● **The problem**
Copy the data below exactly, but not the pictures it contains.

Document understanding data
┌────────
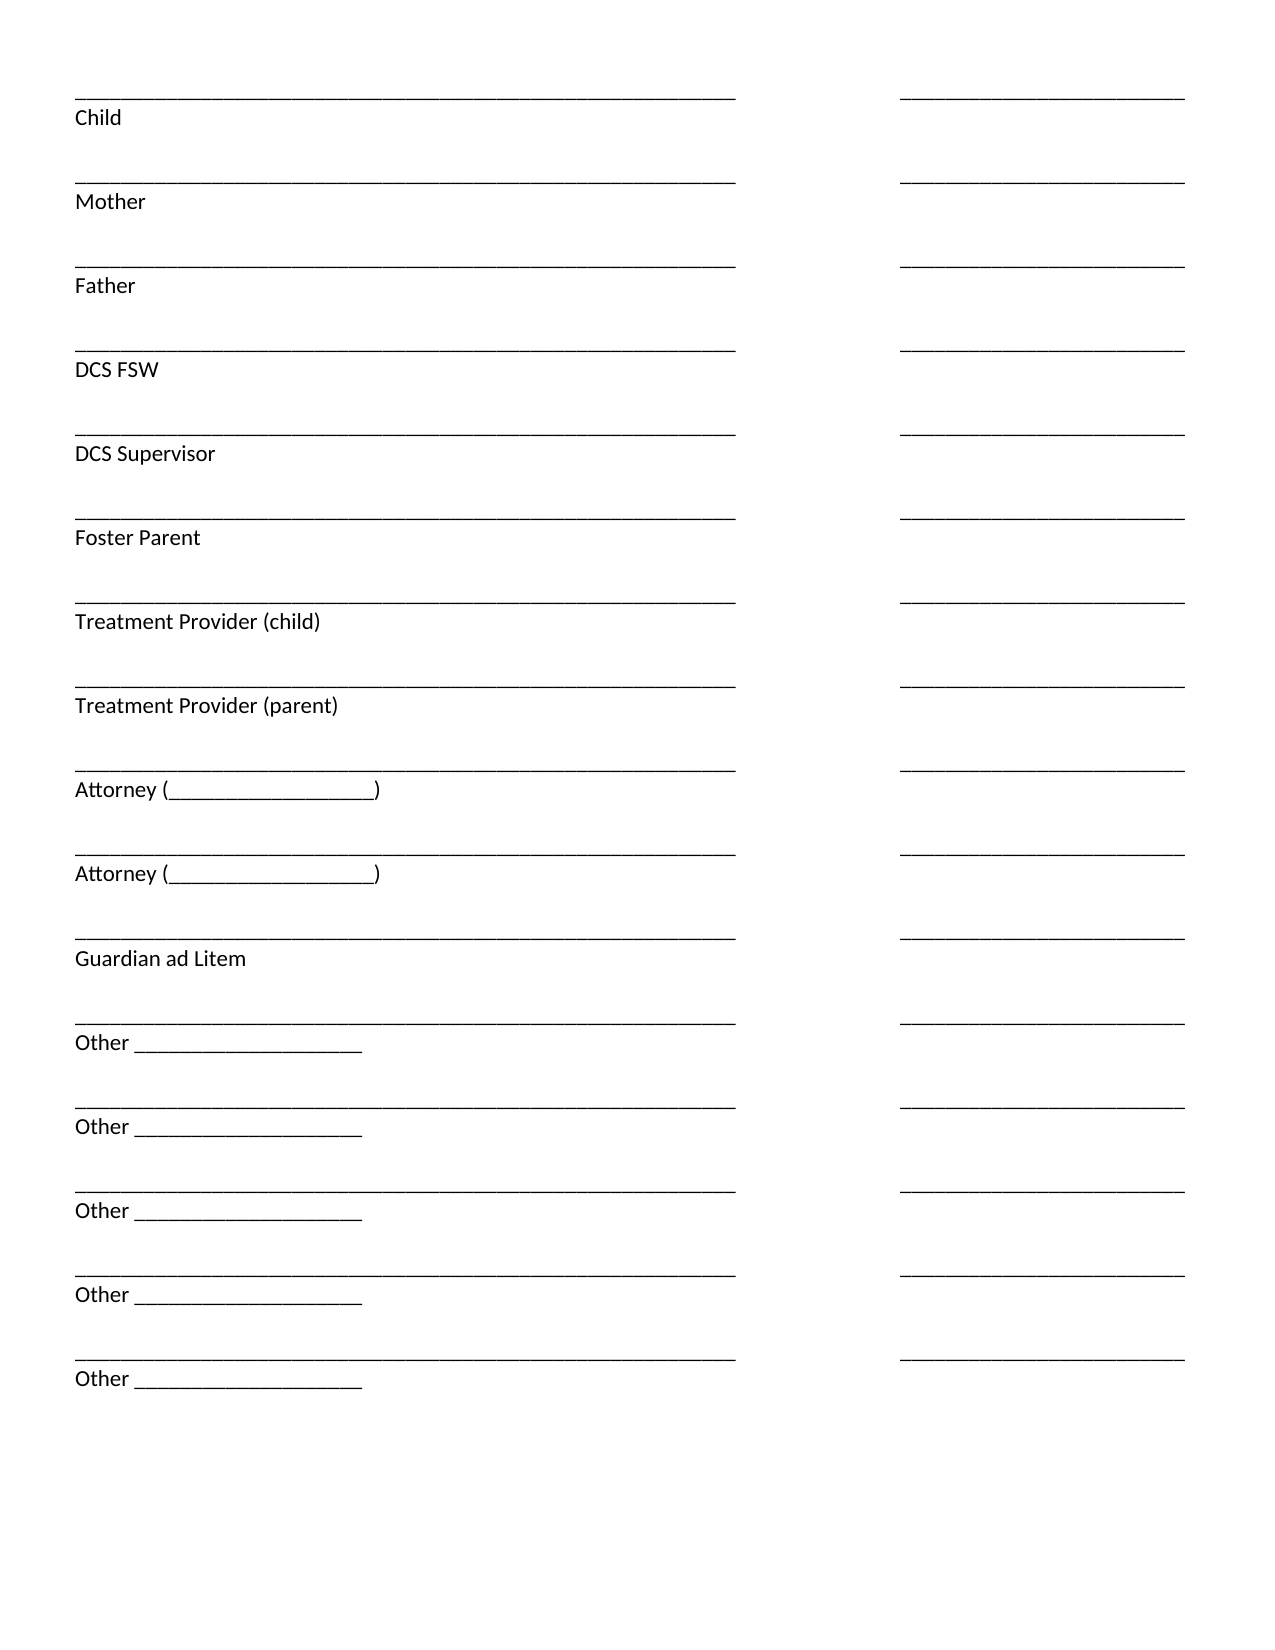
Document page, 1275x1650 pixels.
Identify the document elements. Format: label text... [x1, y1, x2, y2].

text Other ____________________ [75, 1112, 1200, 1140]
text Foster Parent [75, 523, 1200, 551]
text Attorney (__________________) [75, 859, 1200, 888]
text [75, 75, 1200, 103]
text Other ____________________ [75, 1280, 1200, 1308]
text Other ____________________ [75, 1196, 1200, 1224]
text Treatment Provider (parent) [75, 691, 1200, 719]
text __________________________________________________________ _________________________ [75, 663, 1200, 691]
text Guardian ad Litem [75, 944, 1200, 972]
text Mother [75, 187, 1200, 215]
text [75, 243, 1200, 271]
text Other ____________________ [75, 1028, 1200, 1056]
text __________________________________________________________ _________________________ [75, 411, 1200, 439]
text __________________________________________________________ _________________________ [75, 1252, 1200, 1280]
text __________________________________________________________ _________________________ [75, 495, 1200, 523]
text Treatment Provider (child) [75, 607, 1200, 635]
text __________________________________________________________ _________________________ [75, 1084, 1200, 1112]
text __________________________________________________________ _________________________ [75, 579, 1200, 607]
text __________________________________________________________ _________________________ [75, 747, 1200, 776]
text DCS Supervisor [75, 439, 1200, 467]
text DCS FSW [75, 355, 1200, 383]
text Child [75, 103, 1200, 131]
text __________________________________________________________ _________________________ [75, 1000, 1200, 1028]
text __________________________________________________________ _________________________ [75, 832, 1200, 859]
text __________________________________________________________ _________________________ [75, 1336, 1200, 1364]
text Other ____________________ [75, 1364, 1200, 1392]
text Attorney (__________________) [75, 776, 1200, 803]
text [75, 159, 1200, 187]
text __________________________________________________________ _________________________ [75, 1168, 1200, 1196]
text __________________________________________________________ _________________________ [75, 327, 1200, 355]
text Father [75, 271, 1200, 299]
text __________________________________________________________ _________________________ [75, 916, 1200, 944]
└────────
● **Exercise result**
Document page, 1275x1650 pixels.
Identify the document elements. Format: label text... [x1, y1, x2, y2].

text Other ____________________ [75, 1112, 1200, 1140]
text Foster Parent [75, 523, 1200, 551]
text Attorney (__________________) [75, 859, 1200, 888]
text [75, 75, 1200, 103]
text Other ____________________ [75, 1280, 1200, 1308]
text Other ____________________ [75, 1196, 1200, 1224]
text Treatment Provider (parent) [75, 691, 1200, 719]
text __________________________________________________________ _________________________ [75, 663, 1200, 691]
text Guardian ad Litem [75, 944, 1200, 972]
text Mother [75, 187, 1200, 215]
text [75, 243, 1200, 271]
text Other ____________________ [75, 1028, 1200, 1056]
text __________________________________________________________ _________________________ [75, 411, 1200, 439]
text __________________________________________________________ _________________________ [75, 1252, 1200, 1280]
text __________________________________________________________ _________________________ [75, 495, 1200, 523]
text Treatment Provider (child) [75, 607, 1200, 635]
text __________________________________________________________ _________________________ [75, 1084, 1200, 1112]
text __________________________________________________________ _________________________ [75, 579, 1200, 607]
text __________________________________________________________ _________________________ [75, 747, 1200, 776]
text DCS Supervisor [75, 439, 1200, 467]
text DCS FSW [75, 355, 1200, 383]
text Child [75, 103, 1200, 131]
text __________________________________________________________ _________________________ [75, 1000, 1200, 1028]
text __________________________________________________________ _________________________ [75, 832, 1200, 859]
text __________________________________________________________ _________________________ [75, 1336, 1200, 1364]
text Other ____________________ [75, 1364, 1200, 1392]
text Attorney (__________________) [75, 776, 1200, 803]
text [75, 159, 1200, 187]
text __________________________________________________________ _________________________ [75, 1168, 1200, 1196]
text __________________________________________________________ _________________________ [75, 327, 1200, 355]
text Father [75, 271, 1200, 299]
text __________________________________________________________ _________________________ [75, 916, 1200, 944]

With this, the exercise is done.